Thursday, November 29, 2007

Laptop

A laptop computer, or simply laptop, is a small mobile computer, which usually weighs 2-18 pounds (1-6 kilograms), depending on mass, materials, and other factors. Laptops usually run on a single main battery or from an external AC/DC adapter which can blame the battery while also supplying power to the processor itself. Many computers also have a 3 volt cell to run the clock and other processes in the occurrence of a power failure.

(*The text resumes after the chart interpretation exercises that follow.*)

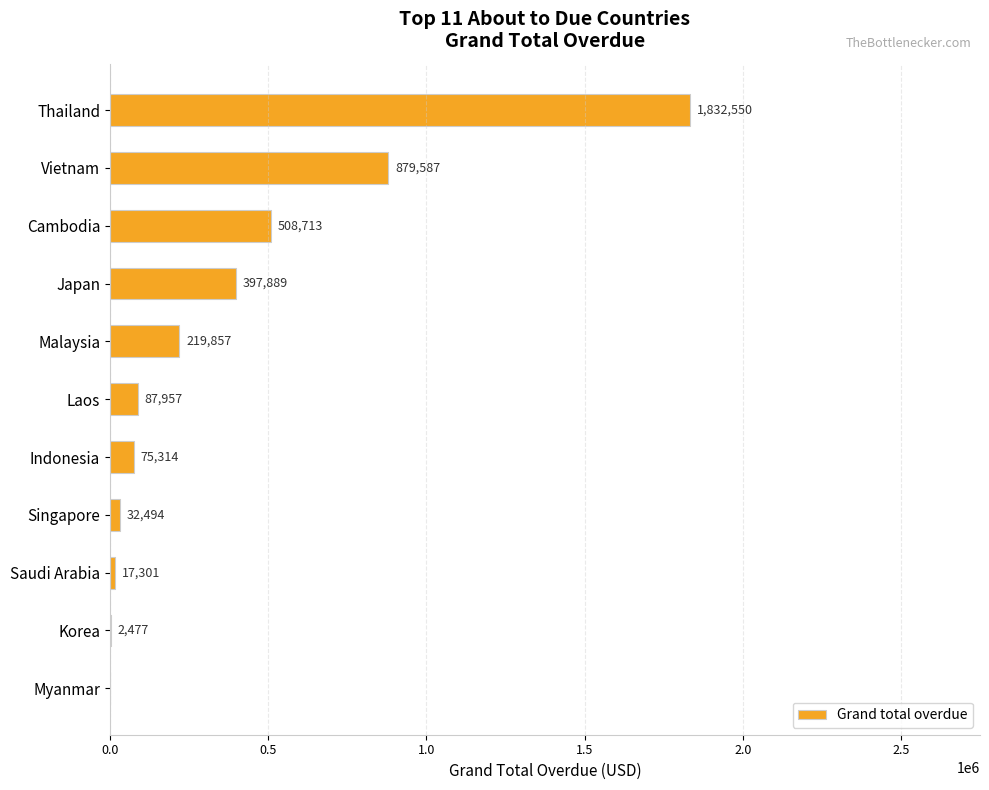

What is the sum of the values at Singapore and Saudi Arabia?

49795.0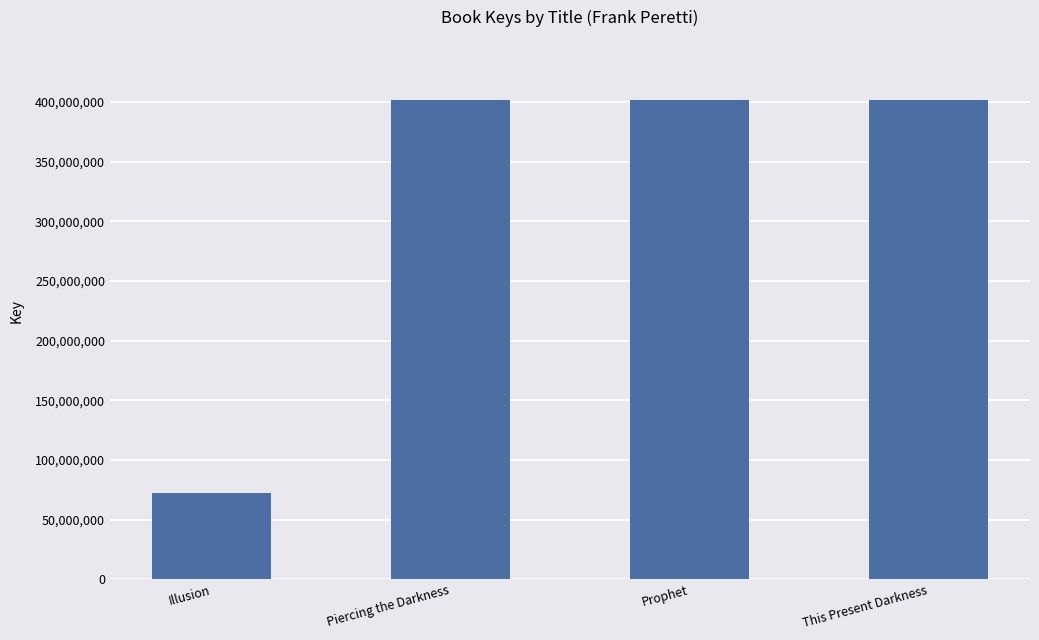

What position from the left is Piercing the Darkness?

2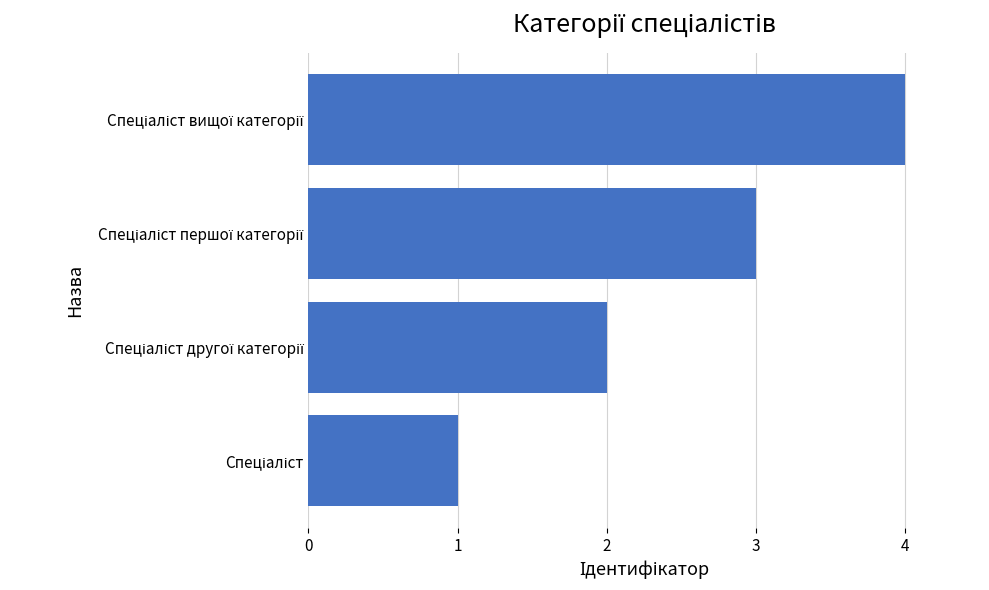

How many data points does each series have?

4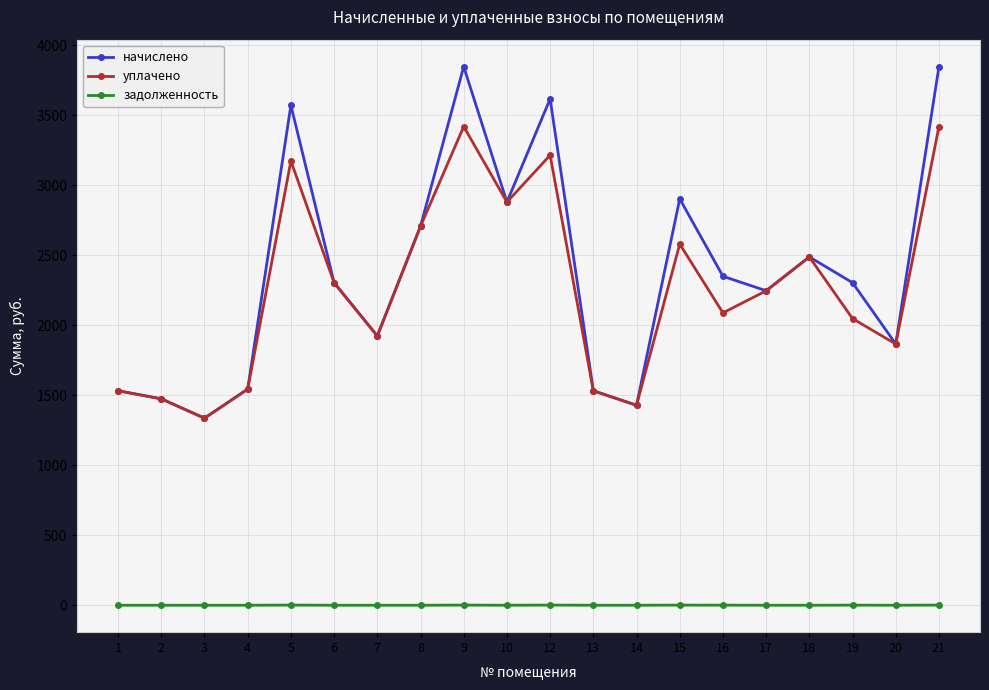

What is the value of the начислено point at the 13th from the left?

1428.5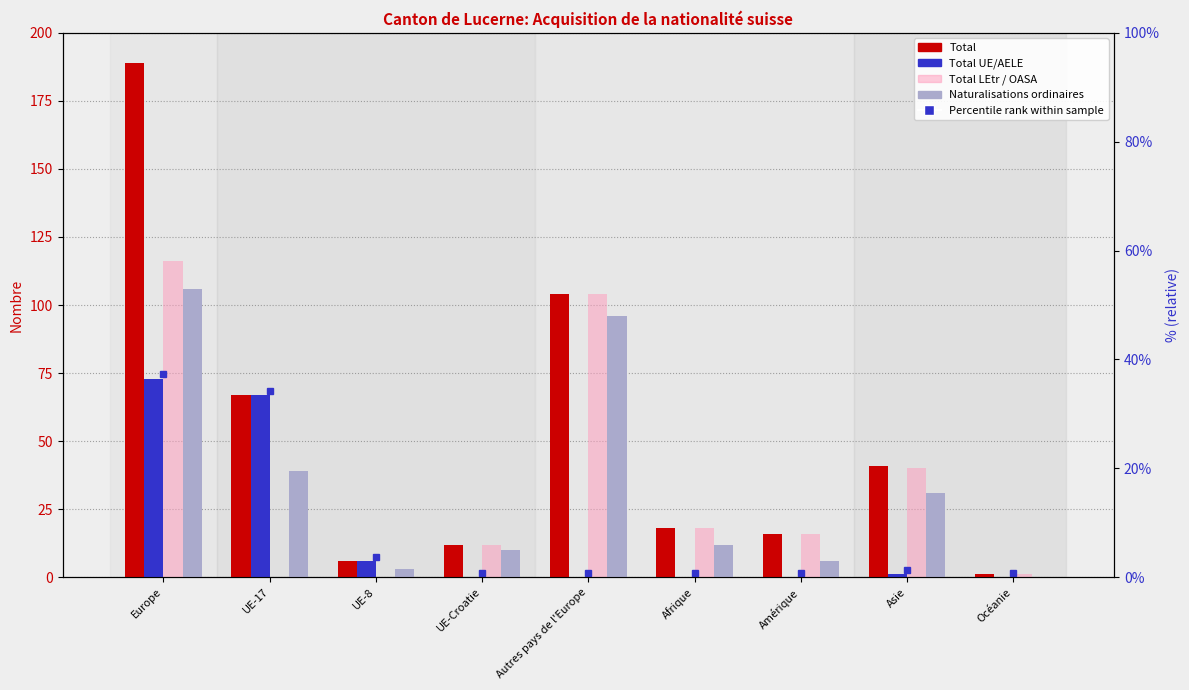

Reading right to left, list all the values displayed in this chart.

Total: Océanie=1	Asie=41	Amérique=16	Afrique=18	Autres pays de l'Europe=104	UE-Croatie=12	UE-8=6	UE-17=67	Europe=189
Total UE/AELE: Océanie=0	Asie=1	Amérique=0	Afrique=0	Autres pays de l'Europe=0	UE-Croatie=0	UE-8=6	UE-17=67	Europe=73
Total LEtr / OASA: Océanie=1	Asie=40	Amérique=16	Afrique=18	Autres pays de l'Europe=104	UE-Croatie=12	UE-8=0	UE-17=0	Europe=116
Naturalisations ordinaires: Océanie=0	Asie=31	Amérique=6	Afrique=12	Autres pays de l'Europe=96	UE-Croatie=10	UE-8=3	UE-17=39	Europe=106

As personal computers, laptops are skilled of the same tasks as a desktop computer, although they are classically less powerful for the similar price. They contain components that are similar to their desktop counterparts and perform the same functions, but are miniaturized and optimized for mobile use and capable power consumption. Laptops usually have liquid crystal displays and most of them use unusual memory modules for their chance access memory (RAM), for instance, SO-DIMM in lieu of the superior DIMMs. In addition to a built-in keyboard, they may utilize a touchpad or a pointing stick for input, though an outside keyboard or mouse can frequently be attached.

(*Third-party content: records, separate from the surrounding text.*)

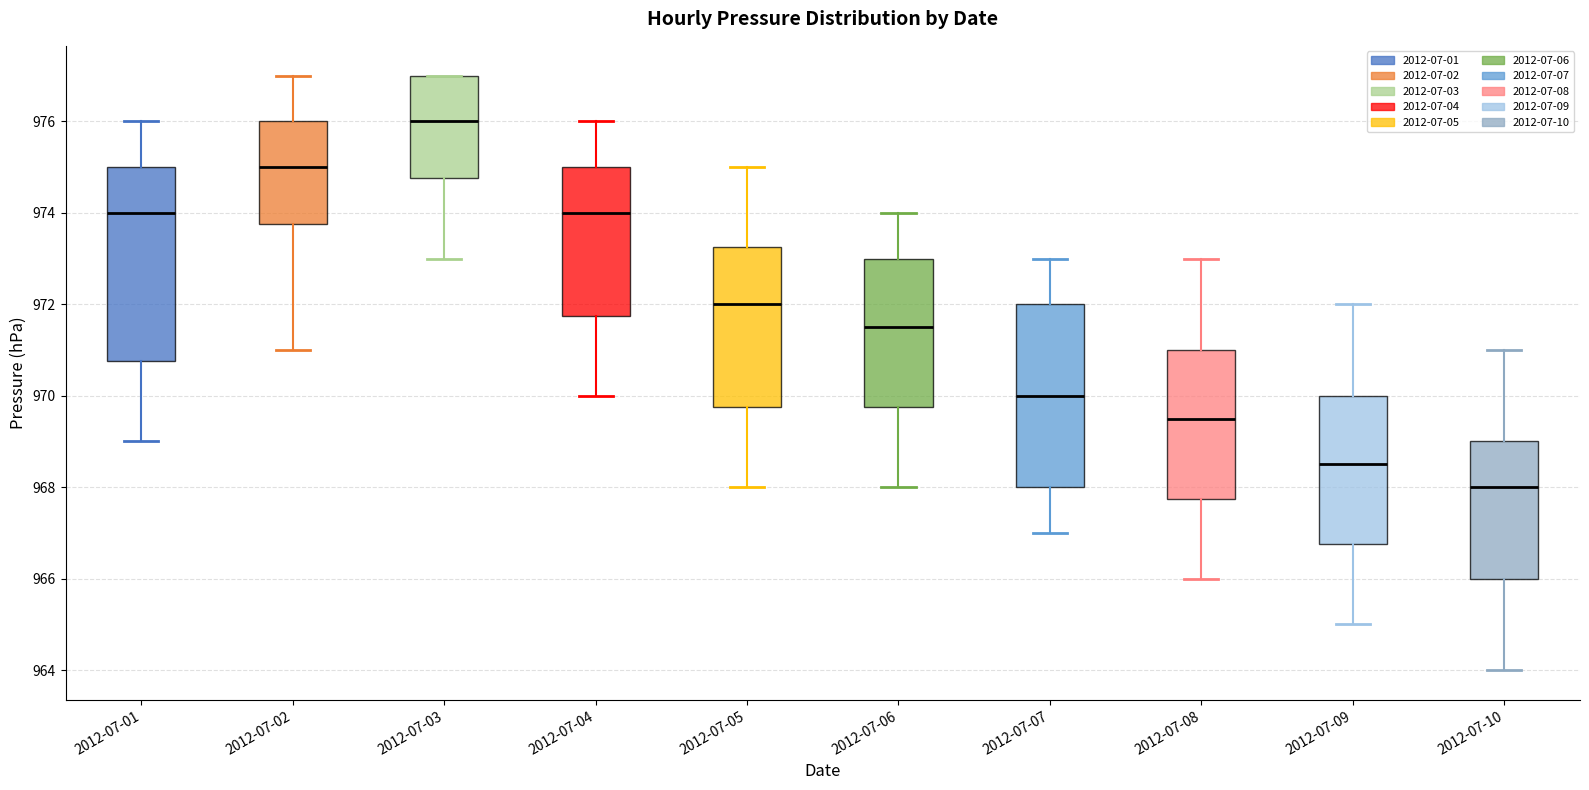

Reading left to right, transcribe this box plot: for each box, give where its median line is, the range the box spans, and where its two whiskers end, as read against the y-axis. The values are not printed on the chart, so give them approximately, as read against the axis.

2012-07-01: median 974.0, box 970.8 to 975.0, whiskers 969.0 to 976.0
2012-07-02: median 975.0, box 973.8 to 976.0, whiskers 971.0 to 977.0
2012-07-03: median 976.0, box 974.8 to 977.0, whiskers 973.0 to 977.0
2012-07-04: median 974.0, box 971.8 to 975.0, whiskers 970.0 to 976.0
2012-07-05: median 972.0, box 969.8 to 973.2, whiskers 968.0 to 975.0
2012-07-06: median 971.6, box 969.8 to 973.0, whiskers 968.0 to 974.0
2012-07-07: median 970.0, box 968.0 to 972.0, whiskers 967.0 to 973.0
2012-07-08: median 969.6, box 967.8 to 971.0, whiskers 966.0 to 973.0
2012-07-09: median 968.6, box 966.8 to 970.0, whiskers 965.0 to 972.0
2012-07-10: median 968.0, box 966.0 to 969.0, whiskers 964.0 to 971.0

Thursday, November 22, 2007

Arts and Crafts

The Arts and Crafts progress began mainly as a search for real and meaningful styles for the 19th century and as a response to the miscellaneous revival of famous styles of the Victorian era and to "inexpressive" machine-made manufacture aided by the Industrial Revolution. Considering the instrument to be the source cause of all repetitive and ordinary evils, some of the protagonists of this association turned completely away from the use of technology and towards handcraft, which tended to focus their productions in the hands of receptive but comfortable consumers.

Yet, while the Arts and Crafts movement was in great part a effect to industrialization, if looked at on the entire, it was neither anti-modern. Some of the European factions thought that machines were in fact required, but they should only be used to reduce the tediousness of routine, repetitive tasks. At the same time, some Arts and Crafts leaders felt that things should also be reasonable. The difference between quality production and 'demo' design, and the effort to settle the two, subject design debate at the turn of the twentieth century.